COVID Challenges Remain Unclear
“After COVID, patients often display a postviral syndrome with a wide range of symptoms,” Matthew Martinez, MD, a sports cardiologist at the Atlantic Health System in Morristown, N.J., in an interview said. “These conditions frequently lead to a sense of tiredness and weakness, pain, difficulty concentrating, and headaches that linger after the viral infection has cleared,” and these symptoms may continue for weeks.
However, this scenario is not unique to COVID-19: “This study confirms the importance of muscle fatigue in recovery,” said Martinez. “Recovery from viral illness requires hydration, sleep and slow progression return to exercise.” Consequently, Martinez said he was not surprised by the current study findings.

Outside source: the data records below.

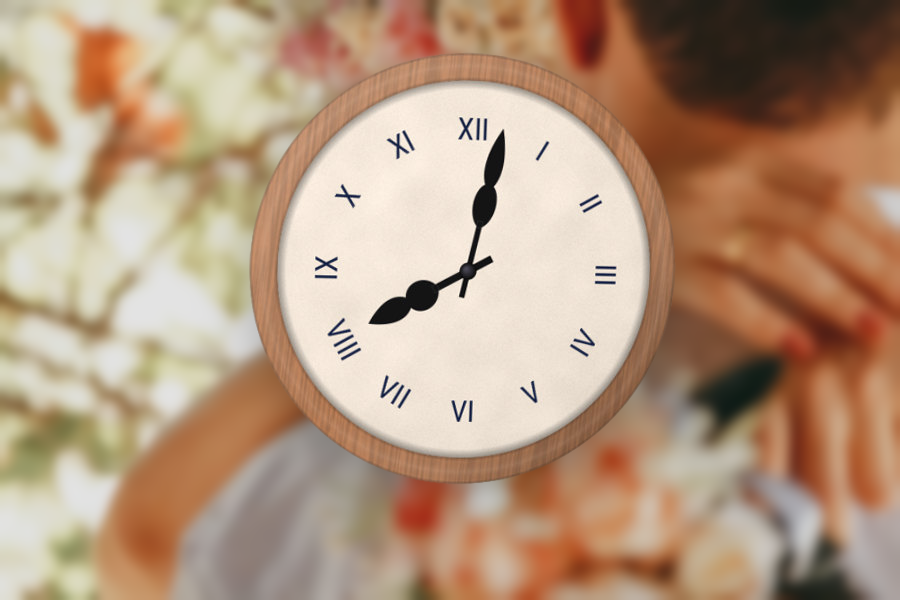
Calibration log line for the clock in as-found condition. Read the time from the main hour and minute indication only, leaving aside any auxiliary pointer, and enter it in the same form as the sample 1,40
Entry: 8,02
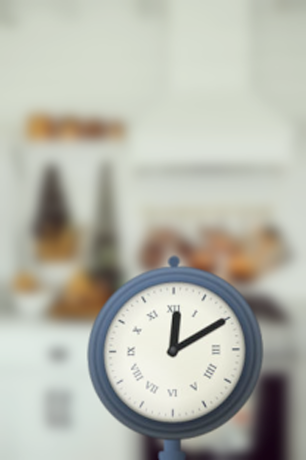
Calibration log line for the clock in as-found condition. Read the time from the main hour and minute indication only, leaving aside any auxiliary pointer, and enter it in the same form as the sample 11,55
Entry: 12,10
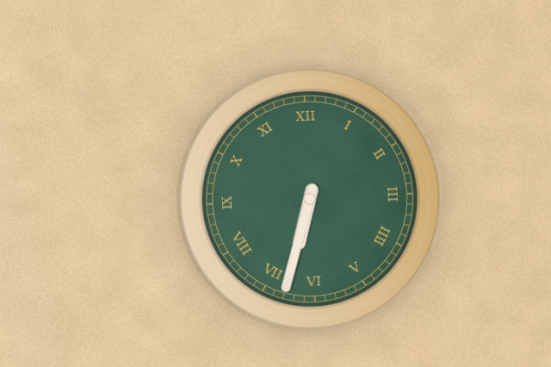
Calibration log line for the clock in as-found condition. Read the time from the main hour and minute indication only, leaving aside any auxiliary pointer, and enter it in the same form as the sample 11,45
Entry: 6,33
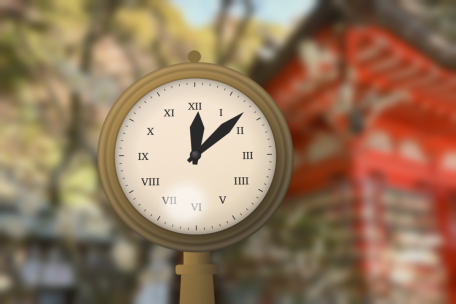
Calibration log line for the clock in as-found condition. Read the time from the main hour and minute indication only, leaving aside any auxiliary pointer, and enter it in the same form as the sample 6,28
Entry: 12,08
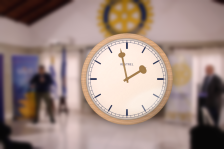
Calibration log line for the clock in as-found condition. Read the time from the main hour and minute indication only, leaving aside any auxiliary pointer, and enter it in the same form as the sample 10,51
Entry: 1,58
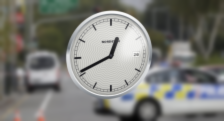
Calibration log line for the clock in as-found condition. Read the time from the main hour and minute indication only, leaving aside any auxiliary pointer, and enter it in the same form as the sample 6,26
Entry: 12,41
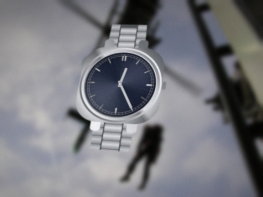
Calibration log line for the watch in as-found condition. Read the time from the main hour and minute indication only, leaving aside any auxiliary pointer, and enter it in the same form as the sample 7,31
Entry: 12,25
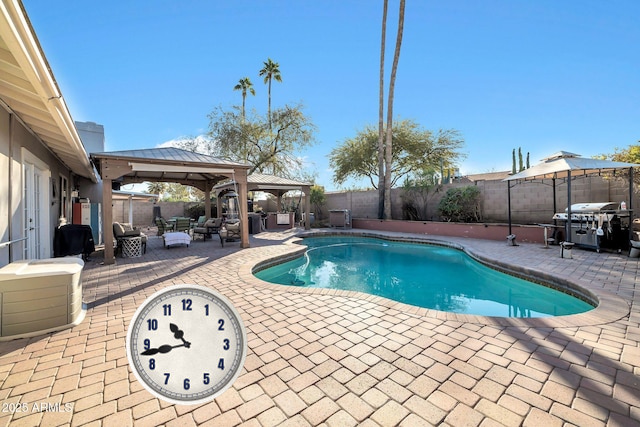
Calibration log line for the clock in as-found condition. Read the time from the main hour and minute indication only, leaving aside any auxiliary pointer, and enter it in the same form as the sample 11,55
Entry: 10,43
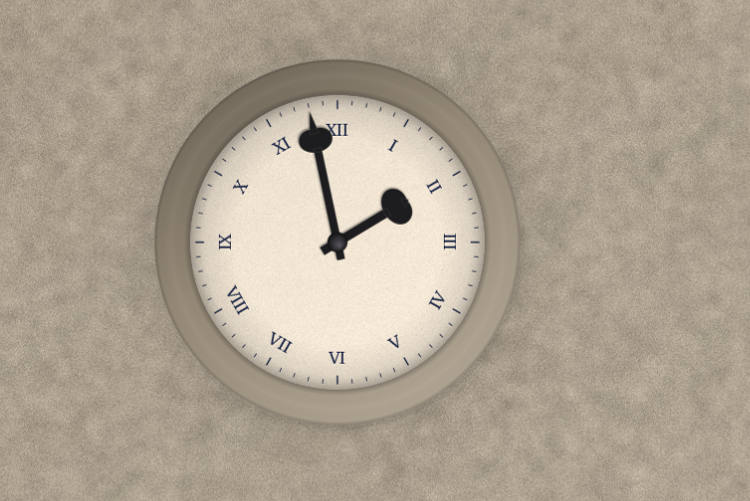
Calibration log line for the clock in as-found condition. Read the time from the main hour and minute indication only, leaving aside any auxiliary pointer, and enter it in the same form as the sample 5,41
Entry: 1,58
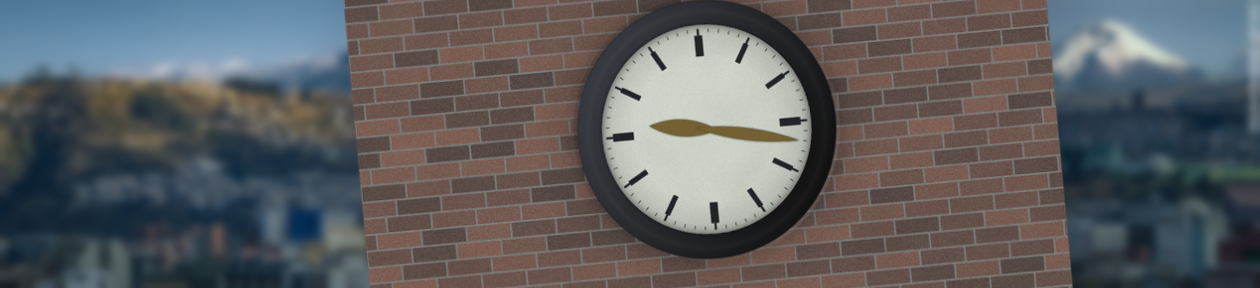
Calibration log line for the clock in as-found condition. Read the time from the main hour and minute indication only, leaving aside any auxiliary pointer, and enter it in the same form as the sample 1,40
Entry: 9,17
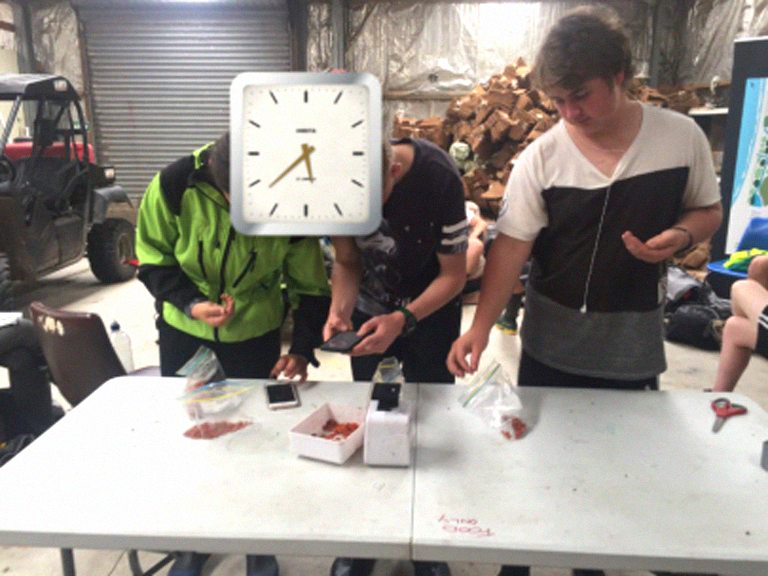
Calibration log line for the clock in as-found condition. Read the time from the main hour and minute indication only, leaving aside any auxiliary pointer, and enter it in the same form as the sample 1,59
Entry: 5,38
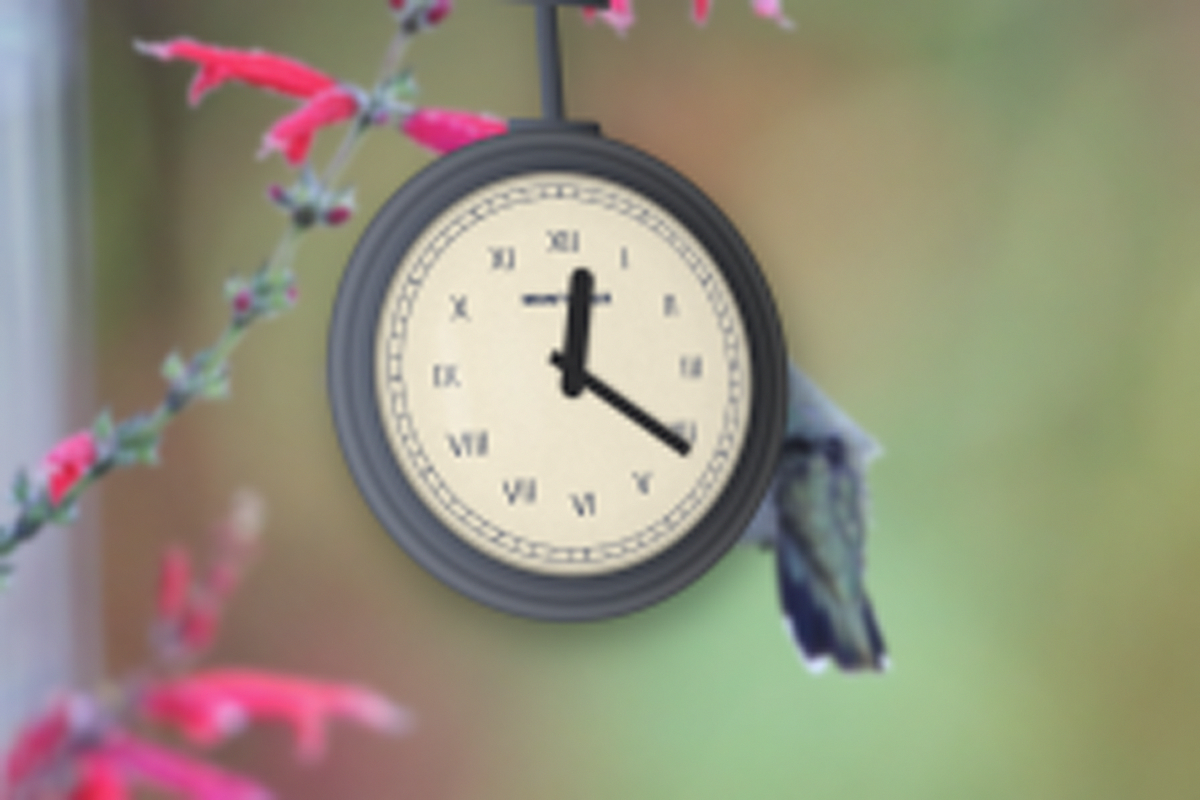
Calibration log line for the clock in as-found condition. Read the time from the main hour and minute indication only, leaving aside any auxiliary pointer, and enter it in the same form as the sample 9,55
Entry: 12,21
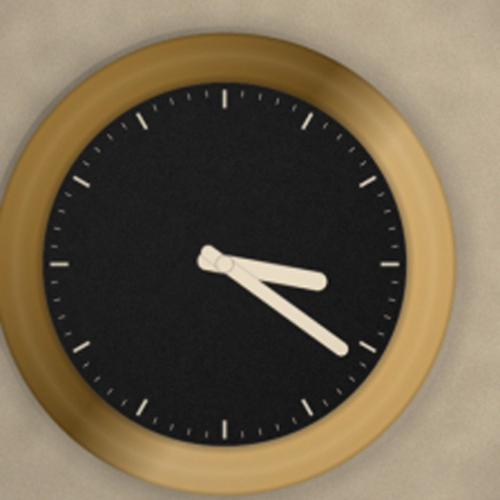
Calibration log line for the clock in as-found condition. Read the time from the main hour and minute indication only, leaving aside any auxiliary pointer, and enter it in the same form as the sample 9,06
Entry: 3,21
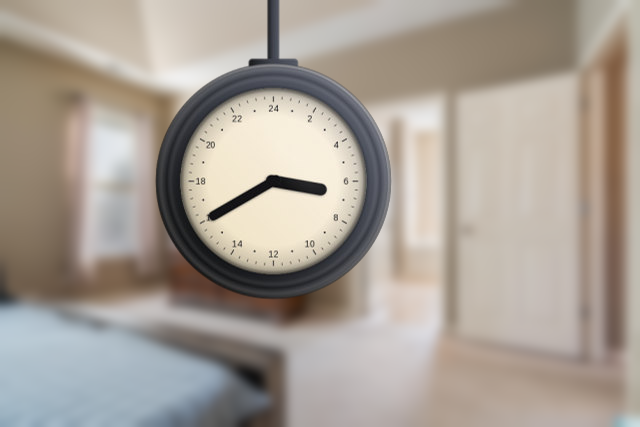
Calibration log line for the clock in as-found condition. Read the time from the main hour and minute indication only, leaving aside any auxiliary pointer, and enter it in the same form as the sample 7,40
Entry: 6,40
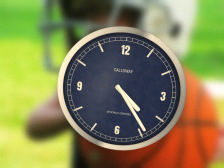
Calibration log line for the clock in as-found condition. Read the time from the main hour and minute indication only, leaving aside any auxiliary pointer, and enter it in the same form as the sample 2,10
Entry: 4,24
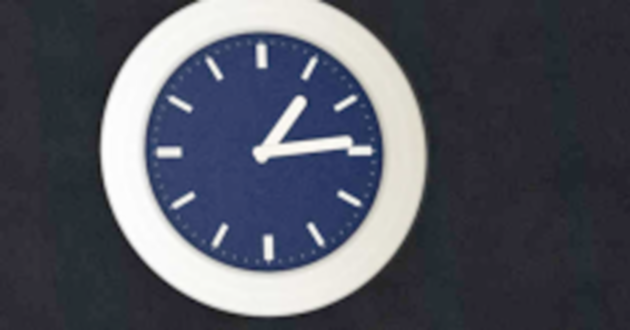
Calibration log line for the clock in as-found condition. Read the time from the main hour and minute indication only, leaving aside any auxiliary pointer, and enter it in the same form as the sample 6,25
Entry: 1,14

The take-home message for clinicians is to be aware that COVID-19 can have postviral syndrome, as is common after other infections, Martinez noted. The findings provide a starting point for discussing concerns with patients and explaining that a slow return to normal with usual care is expected. “Time to recovery will vary by individual,” he said. “Additional research is needed to identify which specific therapies are most important to help reduce time to recovery, and what new therapies could be developed to help facilitate muscle fatigue recovery and reduce time needed to recover.”
The study was supported by CAPES and CNPq. Milani had no financial conflicts to disclose. Martinez had no financial conflicts to disclose.